Friday 21 January 2011

Is Anger OK?

I suddenly thought about how my generation may be described (amongst other things) as perhaps a very angry generation. We see the things around us that are wrong, and we get angry about that. This is a good thing.

Lame example of a society's anger: the woman who put the cat in the wheelie bin. Look how much attention that got, and how viciously angry (rightfully in my opinion) we got as a nation.

But what about other things? What about the issues I feel are most pressing for our anger:
- hunger and poverty - sweatshops - inequality - restricting laws - corporations reigning control over everything - money being the motive behind any action - cruelty

There are plenty more things I'm sure, but these sprang to mind first.
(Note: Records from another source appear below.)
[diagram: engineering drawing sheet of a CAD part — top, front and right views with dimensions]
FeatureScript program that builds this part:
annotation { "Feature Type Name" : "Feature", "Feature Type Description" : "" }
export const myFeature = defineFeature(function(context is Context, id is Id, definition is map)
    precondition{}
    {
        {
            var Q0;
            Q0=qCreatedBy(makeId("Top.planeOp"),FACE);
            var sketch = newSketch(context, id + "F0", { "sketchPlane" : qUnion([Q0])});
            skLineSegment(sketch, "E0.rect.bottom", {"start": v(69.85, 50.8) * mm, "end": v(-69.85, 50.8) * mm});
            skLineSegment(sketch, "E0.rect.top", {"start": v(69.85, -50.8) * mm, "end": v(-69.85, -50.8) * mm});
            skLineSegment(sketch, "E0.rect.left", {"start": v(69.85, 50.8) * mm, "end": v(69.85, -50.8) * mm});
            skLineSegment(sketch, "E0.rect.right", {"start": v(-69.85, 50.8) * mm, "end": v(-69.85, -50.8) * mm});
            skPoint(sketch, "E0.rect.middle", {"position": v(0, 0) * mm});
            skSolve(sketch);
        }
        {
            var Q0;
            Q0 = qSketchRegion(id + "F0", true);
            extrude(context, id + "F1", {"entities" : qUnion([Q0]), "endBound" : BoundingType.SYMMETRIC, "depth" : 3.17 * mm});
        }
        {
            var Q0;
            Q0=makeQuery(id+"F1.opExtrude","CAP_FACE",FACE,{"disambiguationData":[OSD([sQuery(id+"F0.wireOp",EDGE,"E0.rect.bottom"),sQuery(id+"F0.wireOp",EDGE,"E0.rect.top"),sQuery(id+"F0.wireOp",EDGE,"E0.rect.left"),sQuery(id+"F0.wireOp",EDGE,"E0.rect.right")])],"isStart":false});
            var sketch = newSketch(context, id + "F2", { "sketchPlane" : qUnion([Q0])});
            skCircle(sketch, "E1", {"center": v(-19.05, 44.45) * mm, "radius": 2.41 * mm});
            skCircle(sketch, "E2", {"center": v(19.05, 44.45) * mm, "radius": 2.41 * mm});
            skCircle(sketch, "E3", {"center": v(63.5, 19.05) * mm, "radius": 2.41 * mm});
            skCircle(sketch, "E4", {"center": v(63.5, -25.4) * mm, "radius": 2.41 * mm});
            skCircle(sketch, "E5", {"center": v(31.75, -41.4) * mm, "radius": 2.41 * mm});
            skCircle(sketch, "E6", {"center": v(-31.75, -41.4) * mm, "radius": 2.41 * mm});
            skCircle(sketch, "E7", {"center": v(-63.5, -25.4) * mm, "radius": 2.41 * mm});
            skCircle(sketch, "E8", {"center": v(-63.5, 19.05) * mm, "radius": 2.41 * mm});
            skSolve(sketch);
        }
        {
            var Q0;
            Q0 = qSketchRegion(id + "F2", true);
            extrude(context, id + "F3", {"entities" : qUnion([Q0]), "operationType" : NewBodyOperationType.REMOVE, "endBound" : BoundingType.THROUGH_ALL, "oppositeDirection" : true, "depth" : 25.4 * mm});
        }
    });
In the past couple of years I have had to learn the very hard lessons about how life is not fair in the slightest, how humanity has bureaucratised every action to record and ultimately control it. Right now you're on the internet, the biggest technological linking system in the world for free speech and communication. However everything else in life involves you having to be a number on a list, to surrender to terms and conditions, to be forced to have to pay companies for things you need to live. I understand to create and sustain a society there needs to be organisation and funding to make it work, but how come so many things get ballsed up?

For example, when we moved last November to here, our new agency wrote to the council telling them we were the new tenents and we needed to be charged council tax accordingly. Luckily I went down in person to check all was correct, and it turns out that although they had added us as the new occupiers of the flat, they had not realised that we were no longer at our old address, and so were going to charge us for both places! Imagine the hassle of having to get a refund on that...

But my complaint: can strong negative emotions actually get us anywhere helpful these days? By making a stand but not causing damage or breaking the law; by fighting the authorities but not getting ground down into dusty numbers to keep them tidy as our voice is filed along with everyone else's "feedback" and ultimately ignored; by keeping people having the stamina to carry the cause until it is fixed. How many of us have given to a charity, but only for a while? Or decided to avoid a certain company's business because we don't agree with how the operate? Or giving up something for a stand? I know I have done all of those.

But I am so tired. Weariness comes after anger. I couldn't afford my own keep, so I had to stop donating money regularly to charities. I could not afford to buy clothes from only reliable Fair Trade sources, or the products I needed were made by companies who perhaps practised unethical methods. I missed bacon.

I am only human. At least I get comfort in knowing God will help me whenever I get angry and He can help me really do something about it. Whatever that may be. I've got a while to find it.